Sunday, June 8, 2008

fall guy

there is something symphonic, like heavy strings in my head that is cracking me open like an eggshell.  all of me pours out like loose soup into a hot pot and i can feel myself rise to a boil.  my flesh, bone and blood make a stinky compote of gelatin texture when risen to the right temperature. there are other ways to find torture. 
beautiful voices are resounding in my minds eye.  they are echoing sentiments.  everyone, the people i think i know, in a short breath i call them friends, more exhaustively i see them as taxes on my feeble psyche. i see them as everything in the world. i'm laid out on train tracks for them to sleep soundly this night.
i learned just recently in a drunken moment of clarity that this is a stupid fault ridden emotion, delusional at best and with a great deal of certainty is the manifestation of my naivety.  oh how sad a bridge that was to cross, and lonely to boot.  you got look out for yourself, close your heart and just keep your eyes on the road.  you take one look back and someone else has taken the reigns, sealing your fate for a lifetime as a fall guy.  you can't ask too much of anyone, ever.  so the eclipse of my heart and my mind has begun the slow struggle to close its doors. what a sad, bitter, metallic tang of reality that was, is, becomes...  

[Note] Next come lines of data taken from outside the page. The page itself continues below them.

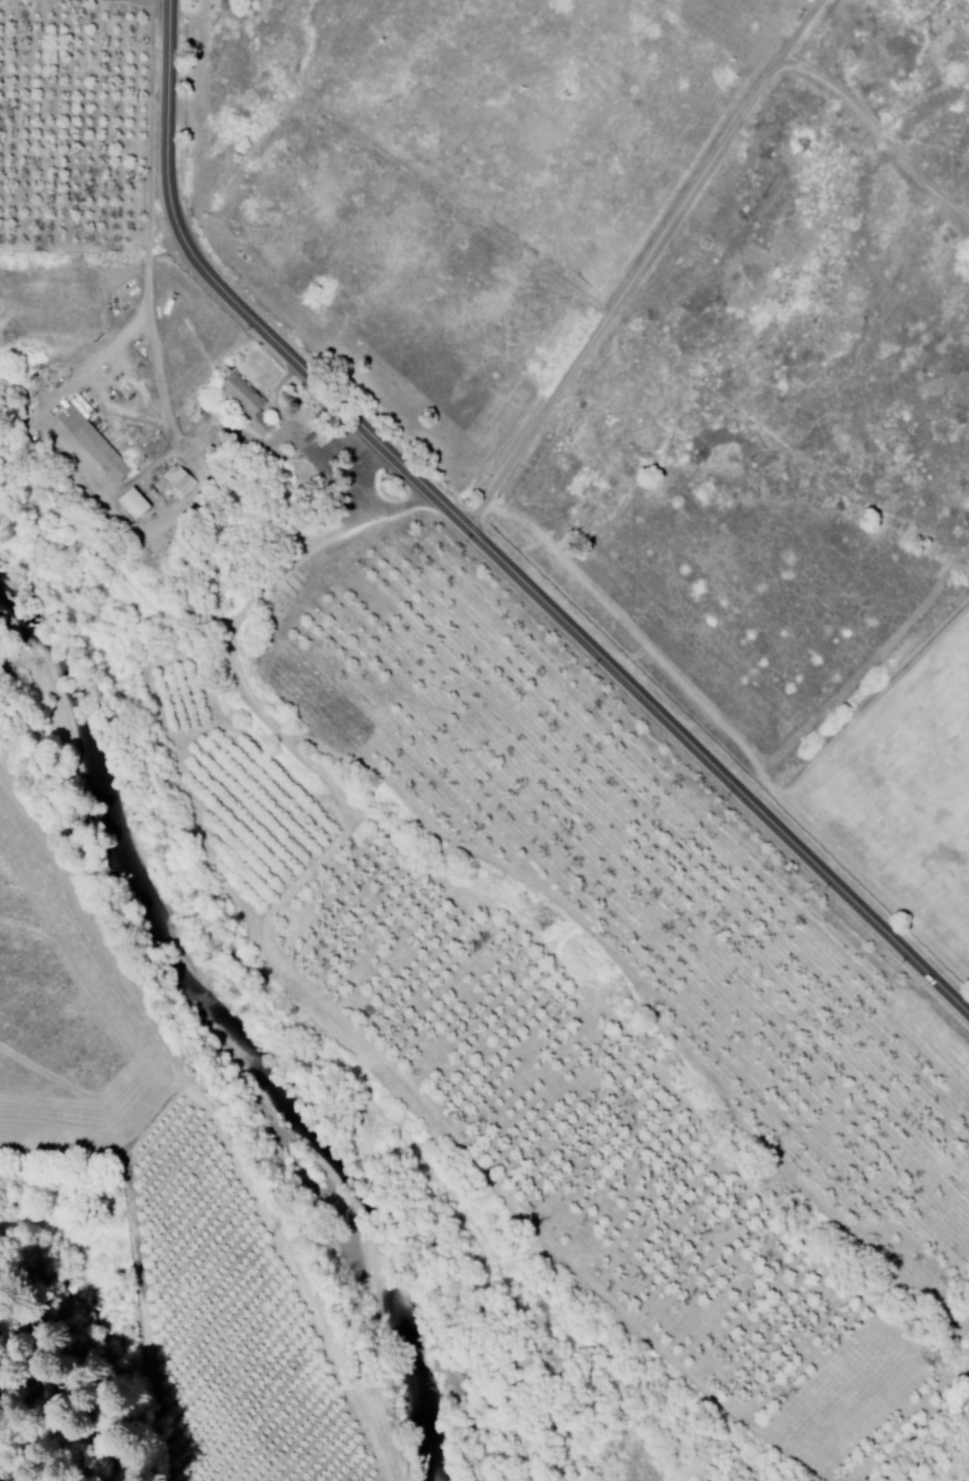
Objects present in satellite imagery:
road: (647, 265)
road: (718, 391)
building: (238, 394)
building: (313, 429)
building: (88, 442)
road: (319, 451)
building: (173, 483)
road: (365, 496)
building: (128, 504)
road: (486, 546)
river: (231, 1075)
road: (140, 1262)
road: (23, 1411)

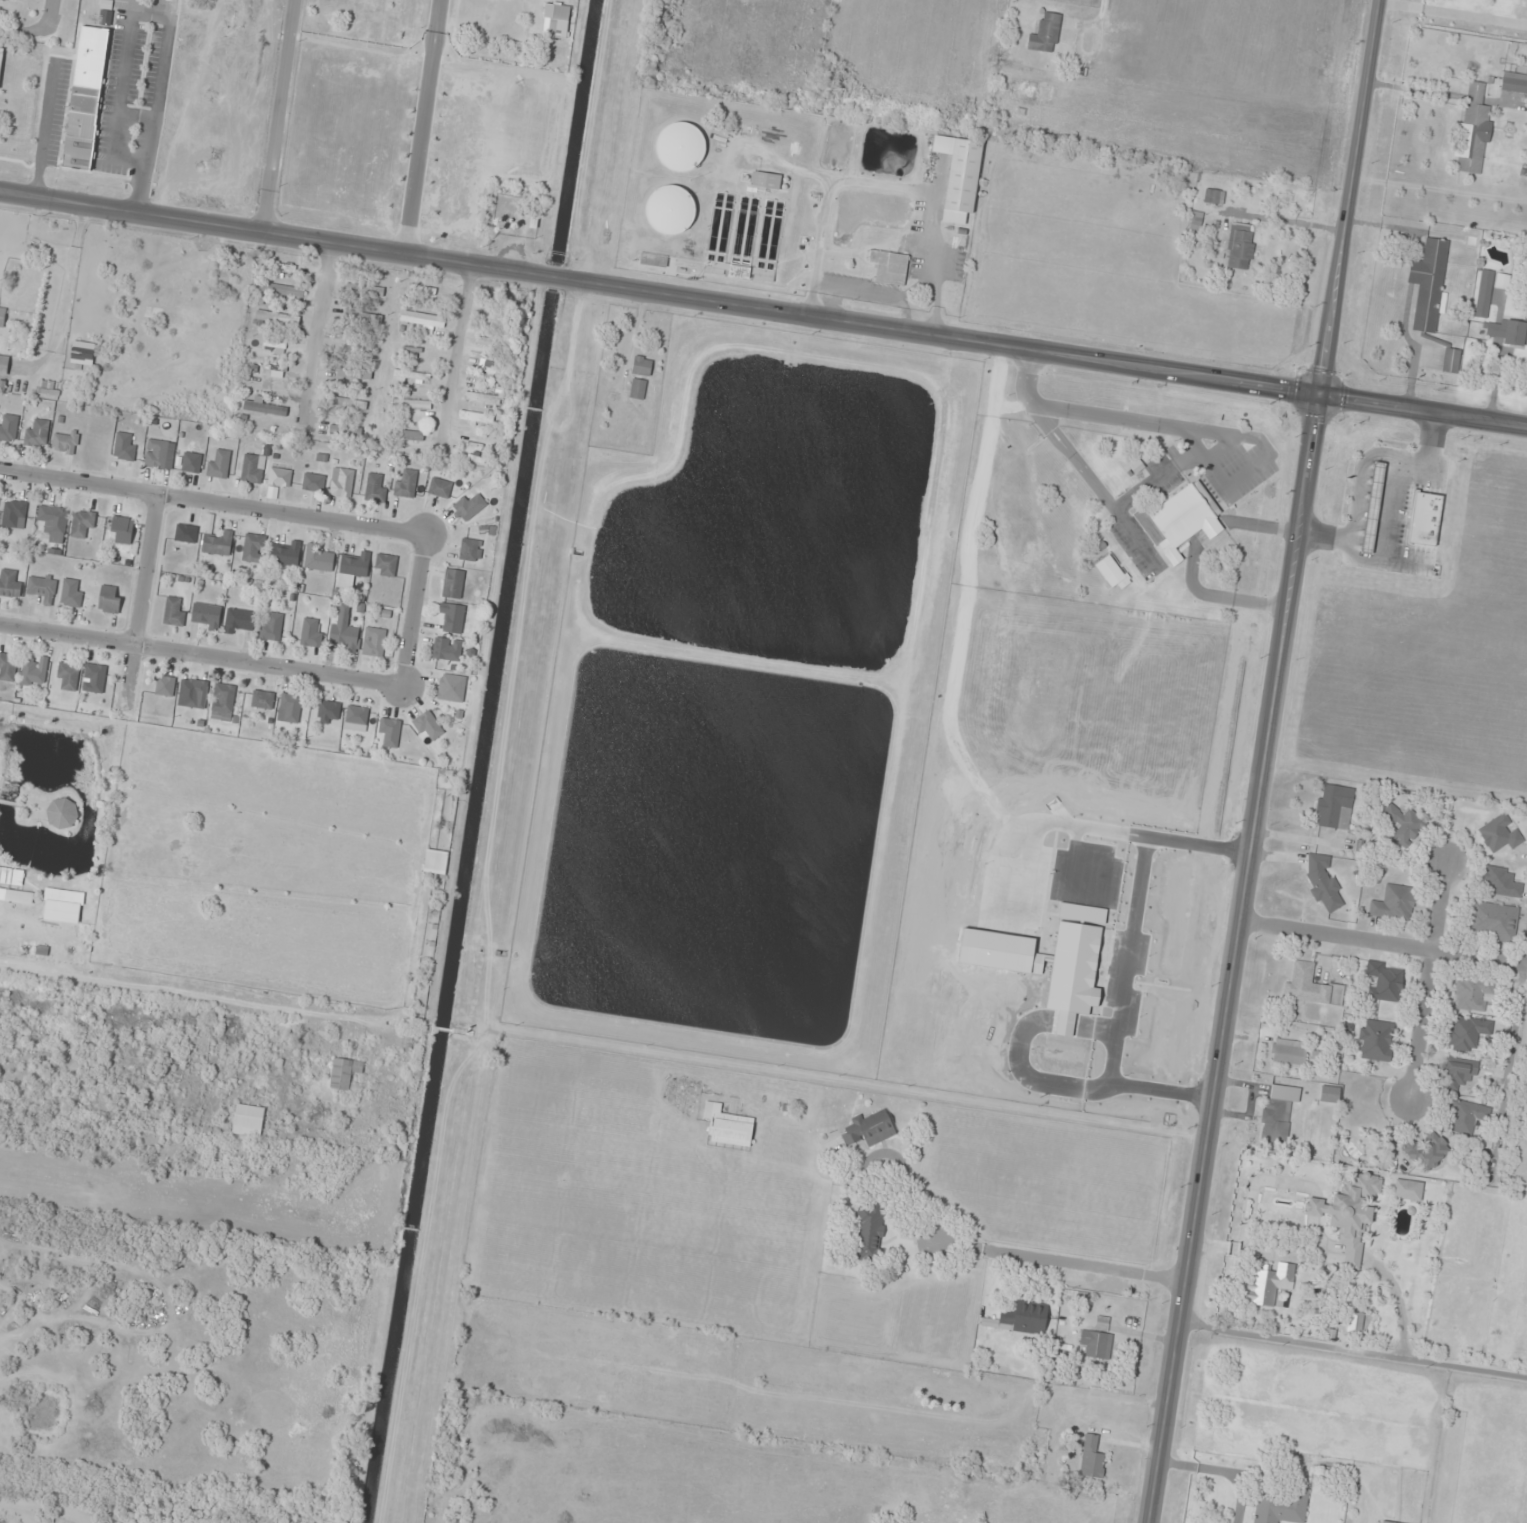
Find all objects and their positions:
building: (559, 21)
building: (1046, 34)
building: (1514, 82)
building: (86, 98)
road: (277, 114)
building: (1473, 130)
building: (680, 145)
storage tank: (680, 145)
building: (958, 175)
building: (765, 181)
road: (915, 190)
building: (1214, 197)
wastewater plant: (798, 202)
building: (670, 208)
storage tank: (670, 208)
road: (1288, 222)
road: (819, 245)
building: (1240, 247)
building: (888, 266)
building: (1502, 281)
building: (1428, 285)
road: (661, 290)
building: (281, 291)
building: (364, 291)
building: (422, 291)
building: (1484, 294)
building: (2, 313)
building: (277, 318)
building: (362, 319)
building: (418, 320)
road: (317, 328)
building: (1505, 333)
road: (457, 355)
building: (1451, 360)
building: (3, 366)
building: (641, 366)
building: (407, 375)
building: (637, 389)
traffic signals: (1322, 394)
building: (46, 395)
building: (481, 398)
building: (350, 404)
building: (412, 404)
building: (263, 407)
road: (1424, 409)
building: (476, 418)
road: (1125, 419)
building: (8, 429)
building: (37, 434)
building: (336, 434)
building: (65, 443)
road: (1219, 446)
building: (124, 447)
building: (159, 454)
road: (1073, 458)
building: (191, 463)
building: (219, 465)
building: (252, 469)
building: (279, 478)
road: (1156, 479)
road: (1219, 479)
building: (313, 483)
building: (341, 483)
building: (405, 484)
building: (439, 488)
building: (374, 489)
road: (215, 504)
building: (468, 507)
building: (1373, 508)
building: (14, 515)
building: (1179, 519)
building: (1424, 520)
building: (82, 523)
building: (55, 524)
building: (122, 529)
building: (186, 534)
road: (1137, 539)
building: (218, 544)
building: (1099, 546)
building: (253, 548)
building: (470, 550)
building: (286, 555)
road: (1193, 557)
building: (318, 559)
building: (385, 565)
building: (353, 570)
building: (1111, 572)
building: (453, 584)
building: (10, 585)
building: (42, 587)
building: (71, 593)
building: (109, 599)
road: (143, 600)
building: (174, 611)
road: (419, 613)
building: (207, 616)
building: (451, 618)
building: (238, 621)
building: (271, 627)
building: (311, 633)
building: (343, 637)
building: (373, 642)
building: (447, 650)
road: (203, 657)
building: (8, 667)
building: (34, 671)
building: (67, 677)
building: (94, 679)
building: (165, 686)
building: (451, 688)
building: (196, 694)
building: (223, 700)
building: (262, 700)
wastewater plant: (744, 703)
building: (290, 708)
building: (328, 710)
building: (356, 718)
building: (428, 725)
building: (389, 732)
road: (1267, 761)
building: (1335, 807)
building: (63, 815)
building: (1402, 825)
building: (1500, 834)
building: (1323, 883)
building: (1502, 883)
building: (1394, 904)
building: (1495, 922)
road: (1379, 942)
road: (161, 969)
building: (1385, 982)
road: (1428, 982)
building: (1310, 987)
building: (1472, 995)
building: (1468, 1034)
building: (1376, 1041)
building: (1292, 1053)
building: (344, 1073)
building: (1459, 1074)
building: (1329, 1094)
building: (1466, 1117)
building: (248, 1122)
building: (1275, 1122)
building: (728, 1126)
building: (869, 1129)
building: (1427, 1152)
building: (1408, 1190)
building: (1350, 1213)
building: (869, 1231)
road: (1091, 1265)
building: (1270, 1285)
building: (1114, 1290)
building: (1022, 1318)
building: (1098, 1340)
building: (1091, 1458)
building: (1282, 1507)
building: (1385, 1522)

i'm taking big chomps of this tepid pill but its too big to swallow in one bite. i'm hacking away at it with due diligence. its the size of a cheese steak served dry, no mayo. it sees i got problems. 

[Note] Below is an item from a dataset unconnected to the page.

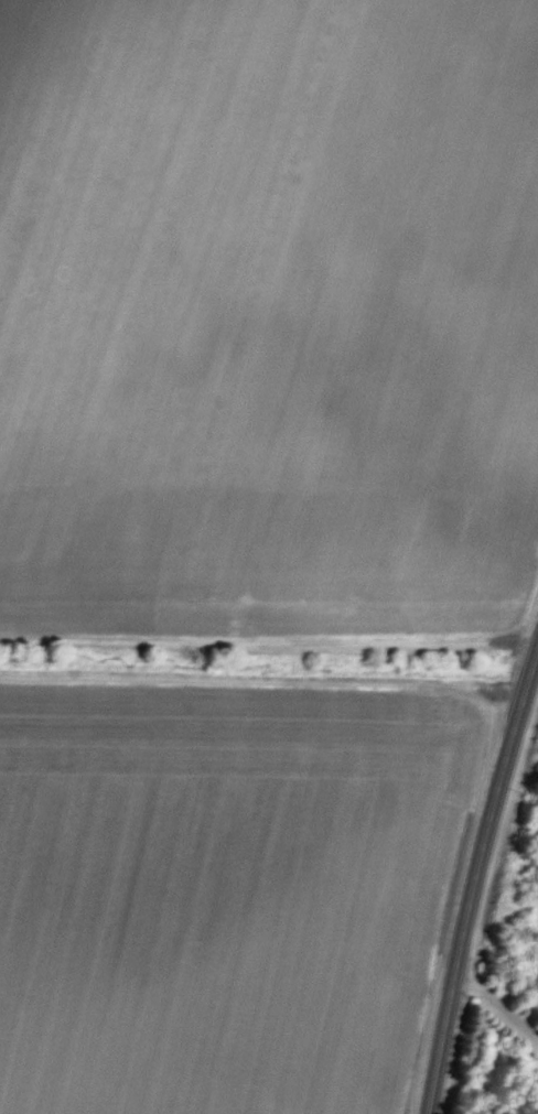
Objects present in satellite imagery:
road: (471, 873)
road: (494, 1001)

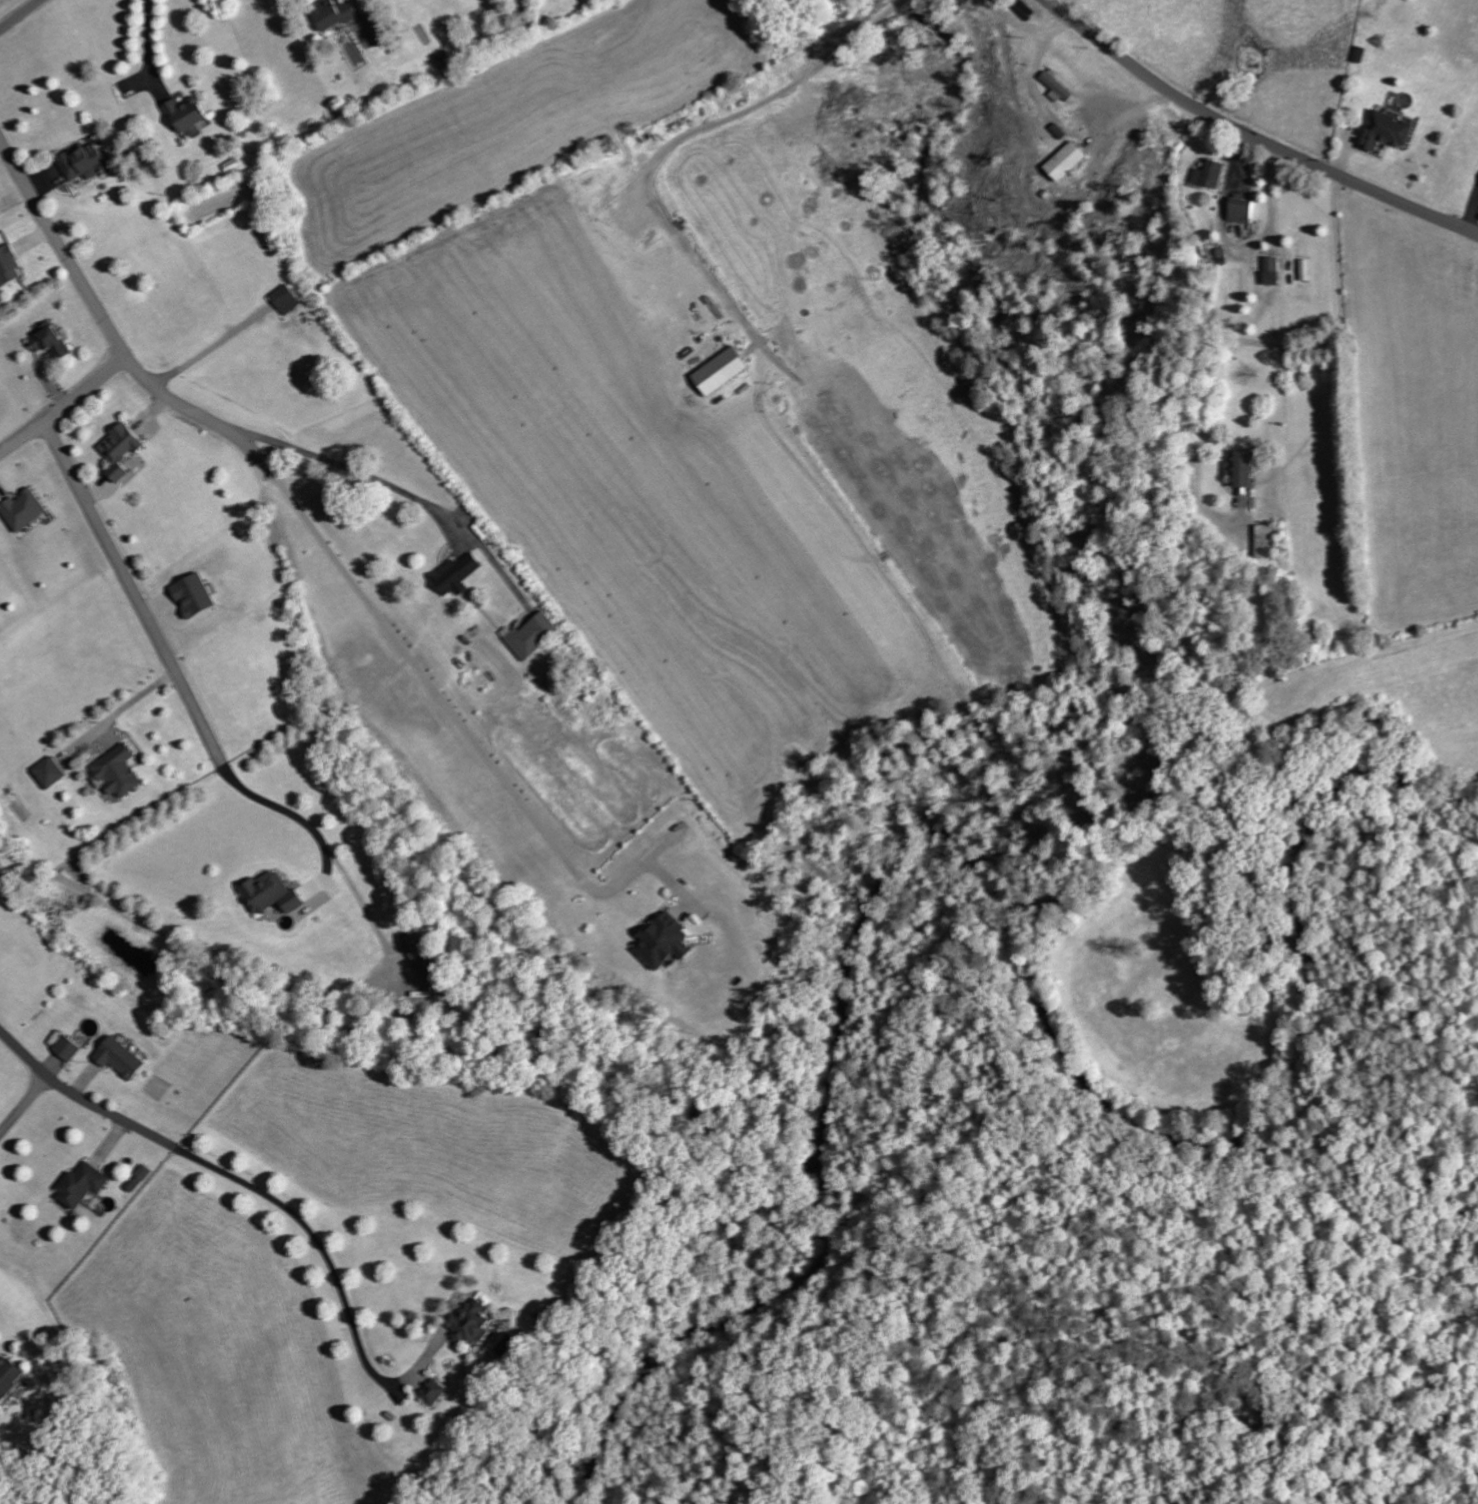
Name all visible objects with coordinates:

*have you ever seen the movie Chinatown? its one of my favorite films.  there is a scene where Faye Dunaway's character, Evelyn Mulray, calls Jack Nicholson's character, Jake Gittes.  he answers the phone and she says with distress in her voice, "are you alone?" he says back to her, "aren't we all?"*
i'm leaping up this cauldron of consternation.  i'm alliterating for no reason at all. the pressure at my temples goes tick, tick, tick, tick... though, i'm sure to make your eyes close, to make you shield your face from my airing of grievances, from my shoulder of lonesome crowded eastern faded firelight, from septic tongued desperation, from mirrored callow promises of my so called "oh my brothers", from listening time literate exasperation, from henry dancing with me on stage till the bouncer kicks US off, from the hope that this can touch you without touching, from protection hermetically sealed in my soul that now launches outward to merge with infinity forever and ever, from the tiled inner self dwelling and building a place of stone catapulting me pass people who could give a fuck and from that shallow nepotism displayed on the daily toward your kind faces that contract and expand, sullen by good times and awaken from this solemn incantation of heavy powered exhaustion, breathlessly searching for a place on a rock. 

excuse the drama, but i'm feeling blue.